Exercise data START

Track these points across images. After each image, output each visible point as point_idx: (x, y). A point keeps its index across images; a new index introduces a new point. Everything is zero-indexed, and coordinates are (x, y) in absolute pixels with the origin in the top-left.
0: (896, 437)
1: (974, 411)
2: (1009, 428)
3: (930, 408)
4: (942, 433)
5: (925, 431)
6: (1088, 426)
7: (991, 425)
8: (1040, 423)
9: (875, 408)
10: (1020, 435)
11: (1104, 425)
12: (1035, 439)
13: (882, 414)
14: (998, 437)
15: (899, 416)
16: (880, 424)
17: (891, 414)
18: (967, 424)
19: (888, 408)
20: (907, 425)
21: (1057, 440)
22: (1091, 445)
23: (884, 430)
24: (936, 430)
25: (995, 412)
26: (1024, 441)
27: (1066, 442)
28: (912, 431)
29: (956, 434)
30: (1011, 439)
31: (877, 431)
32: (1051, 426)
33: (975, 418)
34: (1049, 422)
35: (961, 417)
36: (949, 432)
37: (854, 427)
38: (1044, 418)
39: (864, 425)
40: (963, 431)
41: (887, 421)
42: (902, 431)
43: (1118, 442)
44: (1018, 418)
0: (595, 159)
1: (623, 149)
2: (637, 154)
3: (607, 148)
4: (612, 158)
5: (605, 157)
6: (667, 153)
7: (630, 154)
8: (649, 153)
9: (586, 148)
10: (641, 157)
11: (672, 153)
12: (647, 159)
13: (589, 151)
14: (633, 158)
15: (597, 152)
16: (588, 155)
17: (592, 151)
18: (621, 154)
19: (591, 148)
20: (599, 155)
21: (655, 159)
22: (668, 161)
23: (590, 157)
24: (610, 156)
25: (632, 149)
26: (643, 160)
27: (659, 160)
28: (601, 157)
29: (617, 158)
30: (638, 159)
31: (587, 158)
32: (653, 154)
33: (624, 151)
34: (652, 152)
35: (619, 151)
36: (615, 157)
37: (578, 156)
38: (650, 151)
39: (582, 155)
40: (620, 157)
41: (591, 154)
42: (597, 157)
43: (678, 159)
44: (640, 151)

Exercise data END

▸ **Exercise requirements**: Locate every line of the items above that contains the word "image" and copy each of those lines in full.

▸ **Expected output**:
Track these points across images. After each image, output each visible point as point_idx: (x, y). A point keeps its index across images; a new index introduces a new point. Everything is zero-indexed, and coordinates are (x, y) in absolute pixels with the origin in the top-left.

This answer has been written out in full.